◆ Stored data
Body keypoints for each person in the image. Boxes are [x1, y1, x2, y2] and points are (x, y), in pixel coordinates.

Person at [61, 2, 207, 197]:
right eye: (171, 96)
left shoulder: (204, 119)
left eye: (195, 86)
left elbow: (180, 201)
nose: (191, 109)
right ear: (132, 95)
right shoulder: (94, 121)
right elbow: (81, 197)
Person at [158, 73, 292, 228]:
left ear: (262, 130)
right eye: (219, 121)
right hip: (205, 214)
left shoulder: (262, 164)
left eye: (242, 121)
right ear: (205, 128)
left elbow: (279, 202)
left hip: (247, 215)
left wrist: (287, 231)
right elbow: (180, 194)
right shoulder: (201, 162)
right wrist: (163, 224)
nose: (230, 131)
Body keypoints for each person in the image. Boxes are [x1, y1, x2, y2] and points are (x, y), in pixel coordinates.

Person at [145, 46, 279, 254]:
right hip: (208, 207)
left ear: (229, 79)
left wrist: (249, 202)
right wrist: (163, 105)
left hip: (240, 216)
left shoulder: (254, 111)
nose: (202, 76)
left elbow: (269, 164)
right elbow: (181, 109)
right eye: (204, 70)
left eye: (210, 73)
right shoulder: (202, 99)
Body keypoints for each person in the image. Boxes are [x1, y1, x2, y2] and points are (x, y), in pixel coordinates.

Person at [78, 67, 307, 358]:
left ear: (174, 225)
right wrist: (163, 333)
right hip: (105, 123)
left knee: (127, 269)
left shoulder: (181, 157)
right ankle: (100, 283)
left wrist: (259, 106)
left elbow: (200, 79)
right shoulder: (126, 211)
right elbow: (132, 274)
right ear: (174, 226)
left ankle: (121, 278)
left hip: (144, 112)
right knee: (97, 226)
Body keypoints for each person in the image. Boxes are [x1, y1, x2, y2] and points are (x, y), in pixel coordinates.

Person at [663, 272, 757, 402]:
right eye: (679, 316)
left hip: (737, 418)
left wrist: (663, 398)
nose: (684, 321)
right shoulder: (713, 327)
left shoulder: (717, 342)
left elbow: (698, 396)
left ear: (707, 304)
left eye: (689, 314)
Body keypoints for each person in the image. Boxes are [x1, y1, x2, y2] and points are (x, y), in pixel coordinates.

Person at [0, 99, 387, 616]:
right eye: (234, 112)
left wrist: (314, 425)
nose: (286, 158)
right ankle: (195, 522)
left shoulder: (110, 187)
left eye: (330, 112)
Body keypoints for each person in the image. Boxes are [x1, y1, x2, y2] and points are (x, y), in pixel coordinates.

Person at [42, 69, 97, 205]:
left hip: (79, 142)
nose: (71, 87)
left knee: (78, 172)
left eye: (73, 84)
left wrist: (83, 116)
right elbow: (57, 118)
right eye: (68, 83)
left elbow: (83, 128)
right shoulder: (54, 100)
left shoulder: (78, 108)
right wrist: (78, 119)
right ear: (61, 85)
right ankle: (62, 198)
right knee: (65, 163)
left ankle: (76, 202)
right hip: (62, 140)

◆ Required action
Line for line, the material above should be repeated exactly.

◆ Response below
Body keypoints for each person in the image. Boxes are [x1, y1, x2, y2] and points are (x, y), in pixel coordinates.

Person at [61, 2, 207, 197]:
right eye: (171, 96)
left shoulder: (204, 119)
left eye: (195, 86)
left elbow: (180, 201)
nose: (191, 109)
right ear: (132, 95)
right shoulder: (94, 121)
right elbow: (81, 197)
Person at [158, 73, 292, 228]:
left ear: (262, 130)
right eye: (219, 121)
right hip: (205, 214)
left shoulder: (262, 164)
left eye: (242, 121)
right ear: (205, 128)
left elbow: (279, 202)
left hip: (247, 215)
left wrist: (287, 231)
right elbow: (180, 194)
right shoulder: (201, 162)
right wrist: (163, 224)
nose: (230, 131)
Body keypoints for each person in the image. Boxes are [x1, y1, x2, y2] and points are (x, y), in pixel coordinates.

Person at [145, 46, 279, 254]:
right hip: (208, 207)
left ear: (229, 79)
left wrist: (249, 202)
right wrist: (163, 105)
left hip: (240, 216)
left shoulder: (254, 111)
nose: (202, 76)
left elbow: (269, 164)
right elbow: (181, 109)
right eye: (204, 70)
left eye: (210, 73)
right shoulder: (202, 99)
Body keypoints for each person in the image. Boxes are [x1, y1, x2, y2] and points are (x, y), in pixel coordinates.

Person at [78, 67, 307, 358]:
left ear: (174, 225)
right wrist: (163, 333)
right hip: (105, 123)
left knee: (127, 269)
left shoulder: (181, 157)
right ankle: (100, 283)
left wrist: (259, 106)
left elbow: (200, 79)
right shoulder: (126, 211)
right elbow: (132, 274)
right ear: (174, 226)
left ankle: (121, 278)
left hip: (144, 112)
right knee: (97, 226)
Body keypoints for each person in the image. Boxes are [x1, y1, x2, y2] and points are (x, y), in pixel coordinates.

Person at [663, 272, 757, 402]:
right eye: (679, 316)
left hip: (737, 418)
left wrist: (663, 398)
nose: (684, 321)
right shoulder: (713, 327)
left shoulder: (717, 342)
left elbow: (698, 396)
left ear: (707, 304)
left eye: (689, 314)
Body keypoints for each person in the image. Boxes are [x1, y1, x2, y2] and points are (x, y), in pixel coordinates.

Person at [0, 99, 387, 616]:
right eye: (234, 112)
left wrist: (314, 425)
nose: (286, 158)
right ankle: (195, 522)
left shoulder: (110, 187)
left eye: (330, 112)
Body keypoints for each person in the image. Boxes are [x1, y1, x2, y2] and points are (x, y), in pixel coordinates.

Person at [42, 69, 97, 205]:
left hip: (79, 142)
nose: (71, 87)
left knee: (78, 172)
left eye: (73, 84)
left wrist: (83, 116)
right elbow: (57, 118)
right eye: (68, 83)
left elbow: (83, 128)
right shoulder: (54, 100)
left shoulder: (78, 108)
right wrist: (78, 119)
right ear: (61, 85)
right ankle: (62, 198)
right knee: (65, 163)
left ankle: (76, 202)
right hip: (62, 140)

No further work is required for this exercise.